@@ -132,6 +132,18 @@ These metrics can be used to:
For more information on Dynamo metrics, see the [Metrics documentation](../observability/metrics.md).
## Known Limitations
### Guided Decoding (Structured Output)
Request migration is **not supported** for requests that use guided decoding (structured output / JSON schema). When a worker fails mid-stream during a guided-decoding request, the error is propagated to the client instead of attempting migration.
**Why:** Inference backends initialize the guided-decoding finite state machine (FSM) fresh for every new request and only advance it on newly-generated tokens, not on context/prompt tokens. When a partially-completed request is migrated to a new worker, the new worker replays the already-generated tokens as context but starts the FSM from the schema root. This mismatch between the token state and FSM state produces corrupted output — typically duplicated or nested JSON.
This limitation applies equally to all backends (vLLM, SGLang, TRT-LLM).

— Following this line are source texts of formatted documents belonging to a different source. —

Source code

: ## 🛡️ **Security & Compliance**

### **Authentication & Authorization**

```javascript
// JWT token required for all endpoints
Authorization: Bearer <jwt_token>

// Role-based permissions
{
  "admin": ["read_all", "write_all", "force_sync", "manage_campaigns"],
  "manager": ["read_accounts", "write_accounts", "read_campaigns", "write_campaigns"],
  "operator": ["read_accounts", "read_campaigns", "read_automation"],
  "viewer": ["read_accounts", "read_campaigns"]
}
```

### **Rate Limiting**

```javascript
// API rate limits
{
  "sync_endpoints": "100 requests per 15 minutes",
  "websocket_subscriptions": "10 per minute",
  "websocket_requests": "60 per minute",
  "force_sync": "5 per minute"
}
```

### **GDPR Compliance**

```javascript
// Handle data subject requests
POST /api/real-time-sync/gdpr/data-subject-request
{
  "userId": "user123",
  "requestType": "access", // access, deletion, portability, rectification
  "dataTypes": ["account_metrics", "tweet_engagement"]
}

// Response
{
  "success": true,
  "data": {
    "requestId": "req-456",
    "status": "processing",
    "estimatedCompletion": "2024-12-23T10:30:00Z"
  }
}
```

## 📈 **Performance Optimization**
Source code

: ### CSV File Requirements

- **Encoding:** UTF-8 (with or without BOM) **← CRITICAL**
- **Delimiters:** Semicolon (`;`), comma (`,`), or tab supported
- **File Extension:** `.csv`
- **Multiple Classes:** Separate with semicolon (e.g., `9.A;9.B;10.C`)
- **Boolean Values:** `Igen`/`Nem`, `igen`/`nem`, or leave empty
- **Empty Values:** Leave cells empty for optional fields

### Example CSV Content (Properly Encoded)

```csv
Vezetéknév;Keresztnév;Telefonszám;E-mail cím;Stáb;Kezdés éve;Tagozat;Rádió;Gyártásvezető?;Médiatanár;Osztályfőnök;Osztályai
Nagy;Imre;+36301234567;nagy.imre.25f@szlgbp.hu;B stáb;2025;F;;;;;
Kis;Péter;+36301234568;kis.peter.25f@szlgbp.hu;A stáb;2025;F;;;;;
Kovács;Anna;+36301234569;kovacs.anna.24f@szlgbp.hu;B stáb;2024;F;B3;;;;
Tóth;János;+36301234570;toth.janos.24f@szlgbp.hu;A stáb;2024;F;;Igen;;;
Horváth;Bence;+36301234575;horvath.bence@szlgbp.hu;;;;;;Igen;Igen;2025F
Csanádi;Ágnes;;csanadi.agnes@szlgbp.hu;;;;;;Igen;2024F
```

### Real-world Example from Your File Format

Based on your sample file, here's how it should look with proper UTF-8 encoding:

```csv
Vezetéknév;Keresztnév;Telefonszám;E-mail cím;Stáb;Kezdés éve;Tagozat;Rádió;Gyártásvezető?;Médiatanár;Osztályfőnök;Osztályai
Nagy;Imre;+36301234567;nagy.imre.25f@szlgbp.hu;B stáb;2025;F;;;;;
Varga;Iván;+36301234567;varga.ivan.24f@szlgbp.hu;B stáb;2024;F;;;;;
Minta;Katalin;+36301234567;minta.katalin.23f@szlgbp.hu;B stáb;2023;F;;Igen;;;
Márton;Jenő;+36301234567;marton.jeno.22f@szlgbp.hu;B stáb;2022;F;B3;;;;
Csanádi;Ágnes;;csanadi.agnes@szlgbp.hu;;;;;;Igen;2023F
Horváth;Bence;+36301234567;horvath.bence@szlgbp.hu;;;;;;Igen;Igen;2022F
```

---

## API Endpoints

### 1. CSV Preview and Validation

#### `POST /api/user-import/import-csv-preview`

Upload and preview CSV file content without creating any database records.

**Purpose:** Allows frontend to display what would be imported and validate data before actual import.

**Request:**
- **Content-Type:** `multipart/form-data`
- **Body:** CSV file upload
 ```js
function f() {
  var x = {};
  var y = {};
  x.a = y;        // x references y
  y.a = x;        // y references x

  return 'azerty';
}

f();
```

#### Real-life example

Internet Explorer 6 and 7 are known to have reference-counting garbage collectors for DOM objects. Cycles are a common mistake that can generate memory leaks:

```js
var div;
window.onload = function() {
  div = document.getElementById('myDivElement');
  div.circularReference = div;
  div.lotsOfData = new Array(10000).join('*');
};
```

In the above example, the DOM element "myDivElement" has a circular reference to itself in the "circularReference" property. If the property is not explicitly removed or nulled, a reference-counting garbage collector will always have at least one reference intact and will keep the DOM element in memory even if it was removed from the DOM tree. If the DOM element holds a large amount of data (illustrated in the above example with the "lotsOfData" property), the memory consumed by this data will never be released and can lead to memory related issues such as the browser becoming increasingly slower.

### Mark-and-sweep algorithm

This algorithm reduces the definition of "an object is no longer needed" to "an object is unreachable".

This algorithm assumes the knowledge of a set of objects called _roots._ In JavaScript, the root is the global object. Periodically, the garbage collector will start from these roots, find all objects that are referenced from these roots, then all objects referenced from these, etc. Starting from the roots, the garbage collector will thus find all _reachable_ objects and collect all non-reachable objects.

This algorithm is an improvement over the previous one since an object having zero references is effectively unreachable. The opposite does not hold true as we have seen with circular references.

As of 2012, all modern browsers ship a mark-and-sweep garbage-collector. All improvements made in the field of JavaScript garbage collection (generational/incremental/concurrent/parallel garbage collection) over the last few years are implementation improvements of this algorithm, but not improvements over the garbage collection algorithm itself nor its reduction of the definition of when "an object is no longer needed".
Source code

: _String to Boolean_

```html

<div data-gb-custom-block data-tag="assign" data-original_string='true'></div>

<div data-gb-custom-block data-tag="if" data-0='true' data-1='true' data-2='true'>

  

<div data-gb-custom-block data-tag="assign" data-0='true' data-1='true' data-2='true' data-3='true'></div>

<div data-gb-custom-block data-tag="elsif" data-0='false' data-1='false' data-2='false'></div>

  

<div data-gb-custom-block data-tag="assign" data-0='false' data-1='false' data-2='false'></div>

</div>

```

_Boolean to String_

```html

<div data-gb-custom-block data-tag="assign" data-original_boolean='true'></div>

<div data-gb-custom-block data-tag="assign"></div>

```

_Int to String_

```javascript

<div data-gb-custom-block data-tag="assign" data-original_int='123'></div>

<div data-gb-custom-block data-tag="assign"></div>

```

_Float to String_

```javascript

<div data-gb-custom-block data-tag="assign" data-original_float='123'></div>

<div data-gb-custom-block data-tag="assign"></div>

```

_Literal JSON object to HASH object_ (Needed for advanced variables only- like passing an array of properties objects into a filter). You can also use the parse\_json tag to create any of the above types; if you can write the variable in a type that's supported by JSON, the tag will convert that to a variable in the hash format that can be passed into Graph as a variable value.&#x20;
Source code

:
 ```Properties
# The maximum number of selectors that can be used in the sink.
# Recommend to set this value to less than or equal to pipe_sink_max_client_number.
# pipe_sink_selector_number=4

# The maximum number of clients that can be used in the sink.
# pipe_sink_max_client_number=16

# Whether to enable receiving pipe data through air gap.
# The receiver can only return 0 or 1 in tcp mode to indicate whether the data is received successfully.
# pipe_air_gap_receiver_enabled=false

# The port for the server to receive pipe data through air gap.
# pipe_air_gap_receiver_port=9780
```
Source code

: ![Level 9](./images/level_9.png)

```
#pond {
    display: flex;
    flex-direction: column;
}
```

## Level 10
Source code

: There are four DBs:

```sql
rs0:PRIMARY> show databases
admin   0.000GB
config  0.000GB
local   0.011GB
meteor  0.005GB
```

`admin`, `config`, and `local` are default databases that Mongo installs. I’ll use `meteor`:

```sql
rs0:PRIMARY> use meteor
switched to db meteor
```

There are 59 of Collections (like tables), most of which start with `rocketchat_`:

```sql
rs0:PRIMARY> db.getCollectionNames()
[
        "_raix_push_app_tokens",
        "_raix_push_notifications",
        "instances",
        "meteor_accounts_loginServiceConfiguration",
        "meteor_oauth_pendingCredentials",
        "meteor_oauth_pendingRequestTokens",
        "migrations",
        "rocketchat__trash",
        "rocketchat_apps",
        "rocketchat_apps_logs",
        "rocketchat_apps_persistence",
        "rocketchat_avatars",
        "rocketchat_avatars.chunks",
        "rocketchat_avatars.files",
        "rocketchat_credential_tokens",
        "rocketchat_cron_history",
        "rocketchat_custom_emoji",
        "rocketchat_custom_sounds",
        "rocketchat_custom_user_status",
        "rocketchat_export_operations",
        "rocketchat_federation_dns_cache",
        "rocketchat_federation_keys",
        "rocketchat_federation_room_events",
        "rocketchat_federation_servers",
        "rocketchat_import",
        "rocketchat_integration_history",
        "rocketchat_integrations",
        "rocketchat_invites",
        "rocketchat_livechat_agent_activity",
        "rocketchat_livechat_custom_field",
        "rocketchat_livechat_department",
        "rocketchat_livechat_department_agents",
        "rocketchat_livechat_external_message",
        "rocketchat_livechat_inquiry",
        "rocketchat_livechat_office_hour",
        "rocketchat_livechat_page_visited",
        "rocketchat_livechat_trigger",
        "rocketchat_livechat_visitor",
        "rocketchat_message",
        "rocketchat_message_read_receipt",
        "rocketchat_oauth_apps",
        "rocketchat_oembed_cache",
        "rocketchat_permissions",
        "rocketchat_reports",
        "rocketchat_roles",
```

**Future path:** Supporting migration for guided-decoding requests would require serializing and restoring the FSM state across workers, or replaying prior output tokens through the FSM on the new worker. This is tracked as a future enhancement.
## Operational Impact
Request migration fundamentally changes how the system handles failures, moving from a "fail-fast" approach to a "graceful degradation" model. This architectural shift enables higher availability and better resource utilization while maintaining the same external API contract for clients.